Investing in Tax Liens with a Solo 401(k)
The IRS permits the purchase of tax liens and tax deeds with a Solo 401k Plan. By using a Solo 401k Plan to purchase tax-liens or tax deeds, your profits are tax-deferred back into your retirement account until a distribution is taken (pre-tax 401(k) distributions are not required until the Plan Participant turns 70 1/2). In the case of a Roth Solo 401k Plan, all gains are tax-free.
More importantly, with a Solo 401k Plan, you, as trustee of the 401(k) Plan, will have “checkbook control” over your retirement funds allowing you to make purchases on the spot without custodian consent. In other words, purchasing a tax-lien or tax deed is as easy as writing a check!
Investing in Loans & Notes with a Solo 401(k)
The IRS permits using 401(k) funds to make loans or purchase notes from third parties. By using a Solo 401k Plan to make loans or purchase notes from third-parties, all interest payments received would be tax-deferred until a distribution is taken (pre-tax 401(k) distributions are not required until the Plan Participant turns 70 1/2). In the case of a Roth Solo 401k Plan, all gains are tax-free.
For example, if you used a Solo 401k to loan money to a friend, all interest received would flow back into your 401(k) Plan tax-free. Whereas, if you lent your friend money from personal funds (non-retirement funds), the interest received would be subject to federal and in most cases state income tax.
Investing in Private Businesses with a Solo 401(k)
With a Solo 401k you are permitted to purchase an interest in a privately held business. The business can be established as any entity other than an S Corporation (i.e. limited liability company, C Corporation, partnership, etc.). When investing in a private business using 401(k) funds, it is important to keep in mind the “Disqualified Person” and “Prohibited Transaction” rules under IRC 4975 and the Unrelated Business Taxable Income rules under IRC 512. The retirement tax professionals at the IRA Financial Group will work with you to develop the most tax-efficient structure for using your Solo 401k Plan to invest in a private business.
Learn More: How to Invest in Private Businesses with Retirement Funds
Investing in Precious Metals & Coins with a Solo 401(k)
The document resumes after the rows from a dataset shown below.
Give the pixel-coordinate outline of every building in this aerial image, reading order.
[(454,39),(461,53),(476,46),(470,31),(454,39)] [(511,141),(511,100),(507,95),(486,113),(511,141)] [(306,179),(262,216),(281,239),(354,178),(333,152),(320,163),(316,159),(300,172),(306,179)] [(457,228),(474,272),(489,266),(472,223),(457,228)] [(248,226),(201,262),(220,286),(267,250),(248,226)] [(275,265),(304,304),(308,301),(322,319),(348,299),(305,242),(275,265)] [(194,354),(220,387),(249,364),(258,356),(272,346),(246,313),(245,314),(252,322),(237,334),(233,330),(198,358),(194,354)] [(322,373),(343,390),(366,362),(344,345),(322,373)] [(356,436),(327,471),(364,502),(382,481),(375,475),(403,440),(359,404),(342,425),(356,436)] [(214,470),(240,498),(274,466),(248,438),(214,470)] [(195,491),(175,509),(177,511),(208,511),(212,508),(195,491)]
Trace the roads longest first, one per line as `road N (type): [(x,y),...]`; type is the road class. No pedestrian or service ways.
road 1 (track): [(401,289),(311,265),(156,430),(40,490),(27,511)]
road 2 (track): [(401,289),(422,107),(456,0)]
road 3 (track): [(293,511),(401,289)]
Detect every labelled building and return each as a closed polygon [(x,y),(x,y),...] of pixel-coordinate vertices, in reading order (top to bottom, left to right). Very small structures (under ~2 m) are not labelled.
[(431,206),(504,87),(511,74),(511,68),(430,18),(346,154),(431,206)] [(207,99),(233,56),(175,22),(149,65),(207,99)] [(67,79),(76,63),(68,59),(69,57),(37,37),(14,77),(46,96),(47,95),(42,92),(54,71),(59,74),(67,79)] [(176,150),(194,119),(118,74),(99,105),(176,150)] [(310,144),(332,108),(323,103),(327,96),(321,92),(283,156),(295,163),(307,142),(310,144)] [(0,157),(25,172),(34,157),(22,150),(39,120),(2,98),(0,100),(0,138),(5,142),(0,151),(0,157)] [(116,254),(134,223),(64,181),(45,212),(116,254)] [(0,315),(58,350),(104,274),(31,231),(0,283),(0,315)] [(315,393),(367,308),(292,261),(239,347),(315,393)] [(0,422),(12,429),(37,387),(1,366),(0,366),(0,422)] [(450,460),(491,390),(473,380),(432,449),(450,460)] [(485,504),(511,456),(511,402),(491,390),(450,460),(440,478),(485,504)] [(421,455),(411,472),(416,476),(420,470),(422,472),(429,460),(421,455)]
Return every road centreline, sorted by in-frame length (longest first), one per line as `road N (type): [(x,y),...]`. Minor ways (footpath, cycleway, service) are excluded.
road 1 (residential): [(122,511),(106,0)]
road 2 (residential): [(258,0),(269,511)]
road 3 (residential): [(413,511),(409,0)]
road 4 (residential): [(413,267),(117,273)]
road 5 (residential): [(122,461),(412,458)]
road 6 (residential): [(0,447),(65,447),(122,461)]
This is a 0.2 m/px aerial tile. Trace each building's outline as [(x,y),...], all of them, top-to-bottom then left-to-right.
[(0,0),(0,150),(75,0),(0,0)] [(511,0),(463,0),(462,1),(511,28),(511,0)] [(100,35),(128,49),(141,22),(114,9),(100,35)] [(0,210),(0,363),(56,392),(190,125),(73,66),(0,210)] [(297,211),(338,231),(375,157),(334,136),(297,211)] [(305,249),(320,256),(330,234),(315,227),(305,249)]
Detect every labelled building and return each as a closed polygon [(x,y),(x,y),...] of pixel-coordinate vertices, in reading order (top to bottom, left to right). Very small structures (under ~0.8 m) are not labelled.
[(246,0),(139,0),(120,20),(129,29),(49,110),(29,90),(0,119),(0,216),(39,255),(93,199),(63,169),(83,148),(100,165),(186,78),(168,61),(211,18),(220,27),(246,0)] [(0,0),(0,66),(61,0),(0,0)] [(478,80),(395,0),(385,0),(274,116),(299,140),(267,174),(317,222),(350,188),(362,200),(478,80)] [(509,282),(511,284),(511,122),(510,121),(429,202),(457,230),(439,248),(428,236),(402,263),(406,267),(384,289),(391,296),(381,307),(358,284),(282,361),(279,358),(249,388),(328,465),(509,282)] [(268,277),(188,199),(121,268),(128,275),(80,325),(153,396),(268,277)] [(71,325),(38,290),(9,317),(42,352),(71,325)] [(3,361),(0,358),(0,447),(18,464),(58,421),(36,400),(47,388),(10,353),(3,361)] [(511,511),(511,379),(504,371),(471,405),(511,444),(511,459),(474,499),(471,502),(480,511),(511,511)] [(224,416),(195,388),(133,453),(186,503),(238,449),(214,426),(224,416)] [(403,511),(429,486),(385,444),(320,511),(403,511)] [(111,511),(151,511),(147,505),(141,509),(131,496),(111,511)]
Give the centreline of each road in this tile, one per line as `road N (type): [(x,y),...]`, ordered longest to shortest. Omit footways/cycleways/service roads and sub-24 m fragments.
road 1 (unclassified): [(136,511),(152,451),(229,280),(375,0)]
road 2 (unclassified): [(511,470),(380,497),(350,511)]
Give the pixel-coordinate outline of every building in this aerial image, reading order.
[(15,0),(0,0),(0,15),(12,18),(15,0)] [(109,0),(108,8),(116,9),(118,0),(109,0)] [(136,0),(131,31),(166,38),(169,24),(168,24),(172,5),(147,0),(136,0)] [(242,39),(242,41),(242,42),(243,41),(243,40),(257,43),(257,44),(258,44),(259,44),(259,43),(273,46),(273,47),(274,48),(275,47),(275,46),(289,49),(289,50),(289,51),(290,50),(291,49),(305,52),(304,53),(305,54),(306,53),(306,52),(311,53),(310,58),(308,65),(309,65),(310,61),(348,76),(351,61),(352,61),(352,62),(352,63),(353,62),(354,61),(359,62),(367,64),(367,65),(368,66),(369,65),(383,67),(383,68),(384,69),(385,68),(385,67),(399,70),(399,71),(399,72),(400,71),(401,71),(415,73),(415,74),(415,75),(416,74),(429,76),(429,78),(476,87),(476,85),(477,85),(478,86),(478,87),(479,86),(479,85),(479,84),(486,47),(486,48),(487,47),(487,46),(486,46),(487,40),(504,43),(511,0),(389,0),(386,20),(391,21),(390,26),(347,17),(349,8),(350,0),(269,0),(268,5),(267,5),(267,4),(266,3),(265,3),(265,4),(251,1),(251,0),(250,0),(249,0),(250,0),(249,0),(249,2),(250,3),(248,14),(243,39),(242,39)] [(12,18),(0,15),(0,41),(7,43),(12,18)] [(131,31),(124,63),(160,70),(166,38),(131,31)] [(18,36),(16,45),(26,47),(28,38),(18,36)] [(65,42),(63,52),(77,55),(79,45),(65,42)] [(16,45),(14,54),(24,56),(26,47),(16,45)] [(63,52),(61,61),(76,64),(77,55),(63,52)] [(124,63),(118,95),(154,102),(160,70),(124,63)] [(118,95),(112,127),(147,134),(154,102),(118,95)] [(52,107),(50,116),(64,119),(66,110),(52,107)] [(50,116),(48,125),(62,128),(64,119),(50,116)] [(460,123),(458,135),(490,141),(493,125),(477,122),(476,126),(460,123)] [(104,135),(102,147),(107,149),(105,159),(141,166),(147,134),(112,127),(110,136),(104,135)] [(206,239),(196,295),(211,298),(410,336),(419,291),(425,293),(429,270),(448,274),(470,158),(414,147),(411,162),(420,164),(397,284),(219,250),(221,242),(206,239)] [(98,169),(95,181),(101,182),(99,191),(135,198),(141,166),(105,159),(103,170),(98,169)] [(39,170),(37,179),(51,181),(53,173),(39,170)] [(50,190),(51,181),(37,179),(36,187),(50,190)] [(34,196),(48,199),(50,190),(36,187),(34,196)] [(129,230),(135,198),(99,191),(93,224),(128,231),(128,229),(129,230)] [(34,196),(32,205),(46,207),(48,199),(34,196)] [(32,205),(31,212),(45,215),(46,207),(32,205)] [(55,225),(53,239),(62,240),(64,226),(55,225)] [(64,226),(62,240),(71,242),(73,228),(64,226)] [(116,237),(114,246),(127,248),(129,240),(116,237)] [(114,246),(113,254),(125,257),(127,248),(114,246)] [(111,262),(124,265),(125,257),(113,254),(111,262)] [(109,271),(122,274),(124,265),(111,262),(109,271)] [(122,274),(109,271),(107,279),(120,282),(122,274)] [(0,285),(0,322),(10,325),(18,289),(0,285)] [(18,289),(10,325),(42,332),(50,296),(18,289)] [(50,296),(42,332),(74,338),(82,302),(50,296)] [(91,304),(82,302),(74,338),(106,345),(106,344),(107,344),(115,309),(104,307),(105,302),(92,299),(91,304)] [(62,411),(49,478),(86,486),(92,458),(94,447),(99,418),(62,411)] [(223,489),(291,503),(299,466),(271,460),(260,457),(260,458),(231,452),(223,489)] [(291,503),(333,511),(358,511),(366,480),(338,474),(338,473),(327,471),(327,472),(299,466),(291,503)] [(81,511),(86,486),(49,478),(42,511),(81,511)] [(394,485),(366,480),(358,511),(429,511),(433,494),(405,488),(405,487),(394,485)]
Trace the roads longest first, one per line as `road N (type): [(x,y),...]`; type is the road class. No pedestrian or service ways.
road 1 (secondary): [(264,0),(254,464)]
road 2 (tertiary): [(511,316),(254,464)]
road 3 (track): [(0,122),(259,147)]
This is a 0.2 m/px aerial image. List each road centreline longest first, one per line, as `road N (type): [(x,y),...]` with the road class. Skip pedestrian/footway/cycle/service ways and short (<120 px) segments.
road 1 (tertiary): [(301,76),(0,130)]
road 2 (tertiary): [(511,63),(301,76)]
Our Solo 401k Plan documents allow for investments into IRS approved precious metals and coins (bullion), as defined in Internal Revenue Code Section 4975. The advantage of using a Solo 401k Plan to purchase precious metals and/or coins is that their values generally keep up with, or exceed, inflation rates better than other investments. In addition, the IRS approved precious metals and/or coin (bullion) should be held at an approved depository or U.S. Bank, as defined under Internal Revenue Code Section 408(a).
Investing in Foreign Currencies with a Solo 401(k)
The IRS does not prevent the use of 401(k) funds to purchase foreign currencies, including Iraqi Dinars. In fact, our Solo 401k Plan documents permit the purchase of foreign currencies. Many believe that foreign currency investments offer liquidity advantages to the stock market as well as significant investment opportunities.
By using a Solo 401k to purchase foreign currencies, such as the Iraqi Dinar, all foreign currency gains generated would be tax-deferred until a distribution is taken (pre-tax 401(k) distributions are not required until the Plan Participant turns 70 1/2). In the case of a Roth Solo 401k Plan, all gains are tax-free.
Stocks, Bonds, Mutual Funds, CDs in a Solo 401(k)
In addition to 401(k) alternate investments such as real estate, a Solo 401k may purchase stock, bonds, mutual funds, and CDs. The advantage of using the Plan with “Checkbook Control” is that you are not limited to just making these types of investments. With a Solo 401k Plan with “checkbook control” you can open a stock trading account with any financial institution as well as purchase real estate, buy tax liens, or lend money to a third-party. Your investment opportunities are endless!